WHAT YOU SHOULD DO – Write out the text about the Beaune charity wine auction word for word, between "Even so, there" and "with electronic appendages.", inclusive.

EXERCISE TEXT –
※ ※ ※

Over lunch, we were given a briefing by a young and impressively well-informed lady from the Beaune tourist office. This, she told us, was the oldest charity auction in the world, now in its 140th year. The prices paid for the Hospices’ wines would be a guide to the prices of Burgundy generally, and historically they went up. And up. And up. In 1990, the average price of a pièce, or lot, was 350,000 francs. By 1999, it had risen to 456,000 francs ($65,000). Total sales in the same period had gone from 21 million francs to 31 million (more than $4 million). Add to that the cost to the buyer of keeping the wine for several years, bottling, shipping, and a reasonable profit, and it is easy to see why those three-digit prices appear with such horrifying regularity on restaurant lists.
Even so, there was no shortage of buyers, as we saw when we arrived at the auction. The long, high room was filled with them—mostly professional négoçiants from America, Britain, France, Germany, Hong Kong, Japan, and Switzerland—all bent diligently over
their catalogs. There was also a scattering of black-clad refugees from show business, one or two glamorous women of a certain age who would not have looked out of place at a fashion show as they crossed their legs and adjusted their sunglasses against the glare of publicity, and an assortment of gentlemen from the media, festooned with electronic appendages.

※ ※ ※

MATERIAL SUPPLIED –
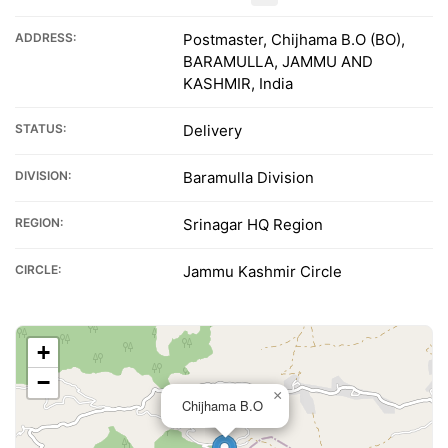
ADDRESS:
Postmaster, Chijhama B.O (BO),
BARAMULLA, JAMMU AND
KASHMIR, India
STATUS:
Delivery
DIVISION:
Baramulla Division
REGION:
Srinagar HQ Region
CIRCLE:
Jammu Kashmir Circle
+
−
×
Chijhama B.O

※ ※ ※

RESPONSE –
Even so, there was no shortage of buyers, as we saw when we arrived at the auction. The long, high room was filled with them—mostly professional négoçiants from America, Britain, France, Germany, Hong Kong, Japan, and Switzerland—all bent diligently over
their catalogs. There was also a scattering of black-clad refugees from show business, one or two glamorous women of a certain age who would not have looked out of place at a fashion show as they crossed their legs and adjusted their sunglasses against the glare of publicity, and an assortment of gentlemen from the media, festooned with electronic appendages.